Checking that the desired categories are being tested is easier for the chi-square test is easier than for the ANOVA. For degrees of freedom, the following equation applies:

d_f = (number of stub points included in the test – 1) * (number of banner points included in the test – 1).

If a row or column is blank, it is not considered as being included in the test.

Using “STAT TEST FOR SALES” as an example, “number of stub points included in the test”=2 since “DON’T KNOW/NOT SURE” is excluded, and “number of banner points included in the test”=4. Putting these numbers in the equation:

d_f = (2 – 1) * (4 – 1) = 1 * 3 = 3.

OTHER ANOVA AND CHI-SQUARE OPTIONS

It is possible to mix ANOVA and chi-square tests on the same table. This is true only when the -CHI_SQUARE_ANOVA_FORMAT option is used to output the results in list format. Here is an example of an EDIT statement that would do this. The regions have been defined as in the above example.

• [Stored data]
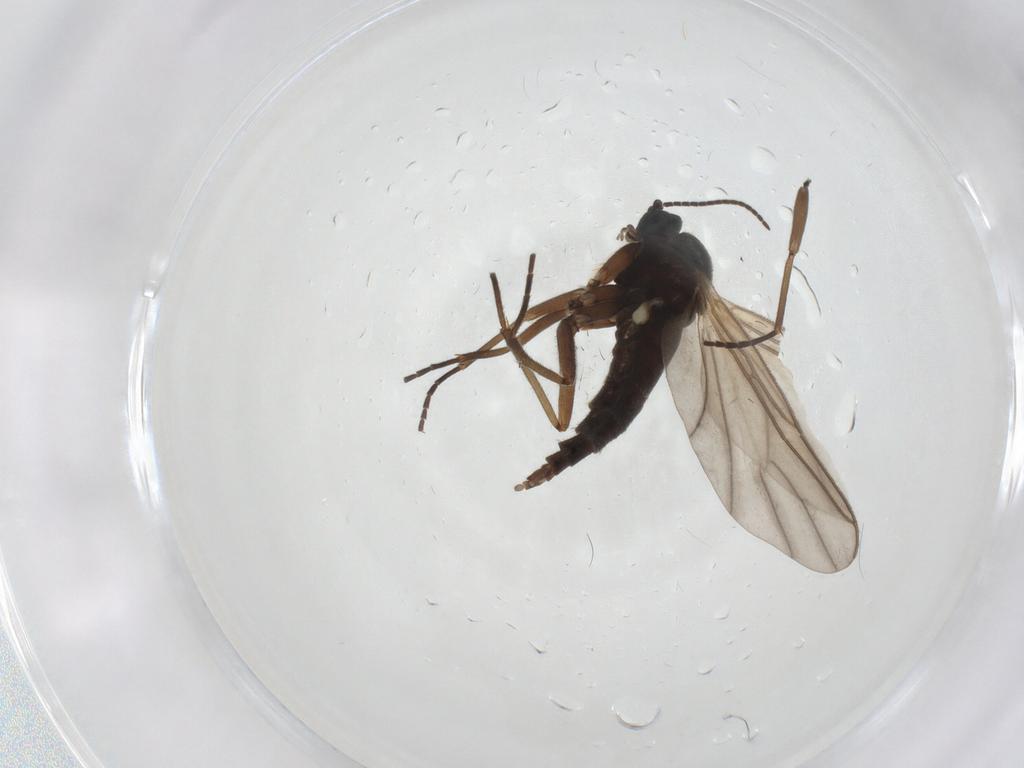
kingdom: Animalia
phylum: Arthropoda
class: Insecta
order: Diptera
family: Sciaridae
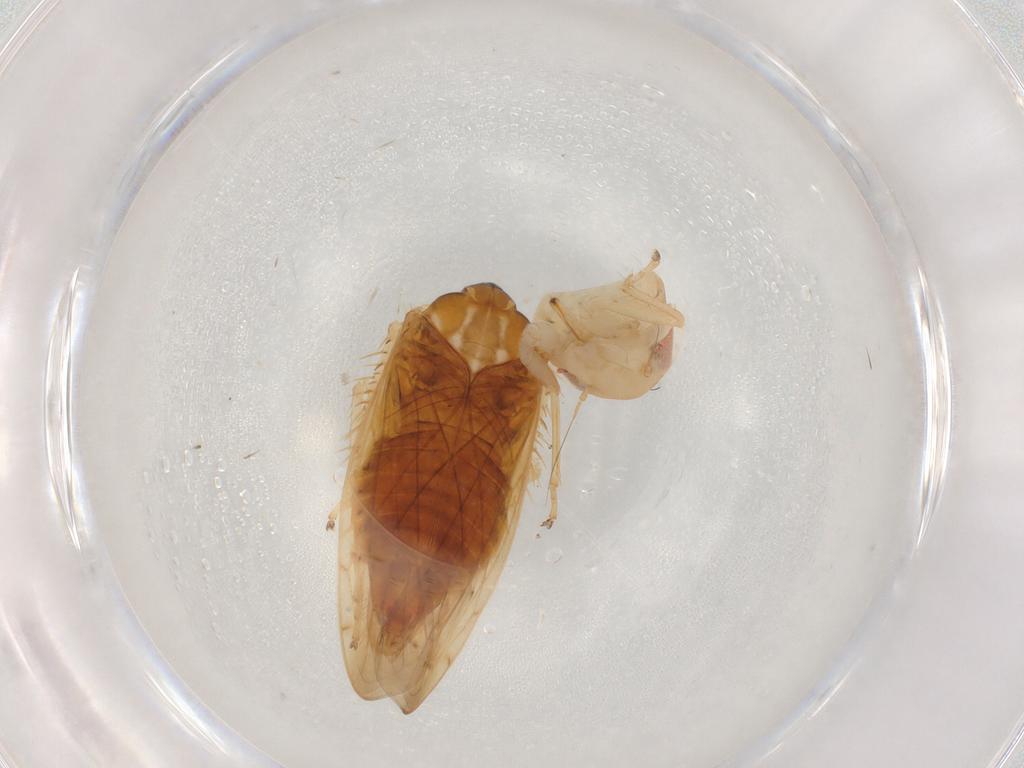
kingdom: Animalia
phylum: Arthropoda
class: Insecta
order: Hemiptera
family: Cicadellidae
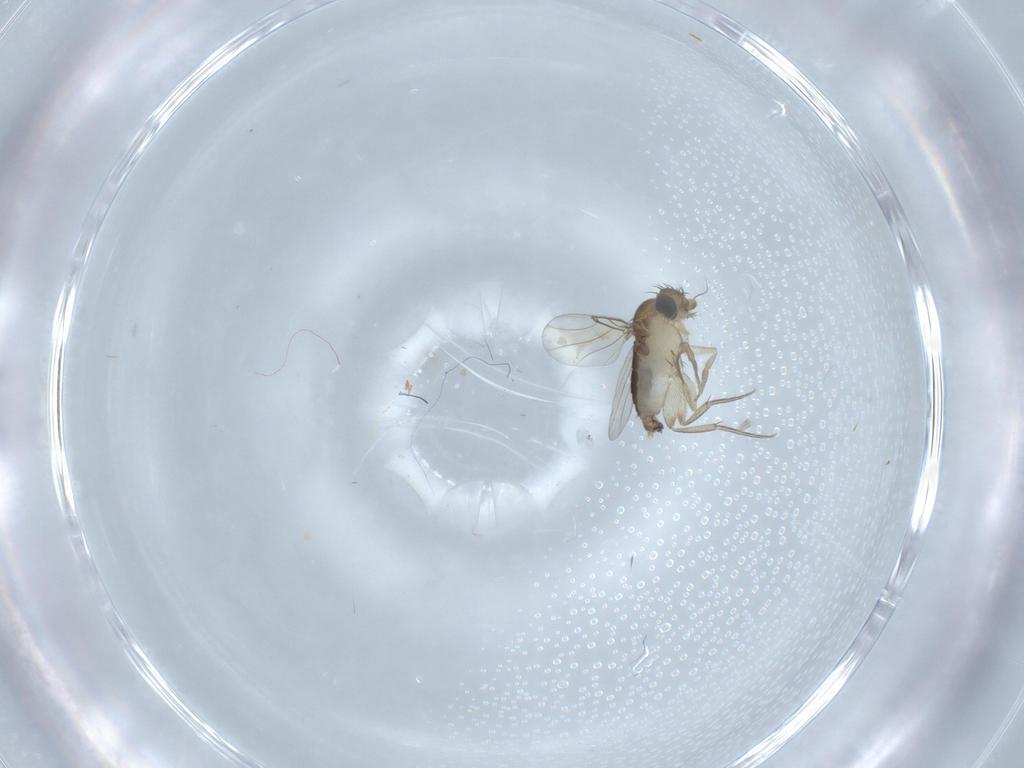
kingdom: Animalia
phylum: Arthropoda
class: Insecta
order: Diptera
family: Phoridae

• [What you should do] Copy word for word everything in the chi-square text from "Checking that the" down to "(4 – 1) = 1 * 3 = 3.". The material has no connection to the chi-square text.

• [Result]
Checking that the desired categories are being tested is easier for the chi-square test is easier than for the ANOVA. For degrees of freedom, the following equation applies:

d_f = (number of stub points included in the test – 1) * (number of banner points included in the test – 1).

If a row or column is blank, it is not considered as being included in the test.

Using “STAT TEST FOR SALES” as an example, “number of stub points included in the test”=2 since “DON’T KNOW/NOT SURE” is excluded, and “number of banner points included in the test”=4. Putting these numbers in the equation:

d_f = (2 – 1) * (4 – 1) = 1 * 3 = 3.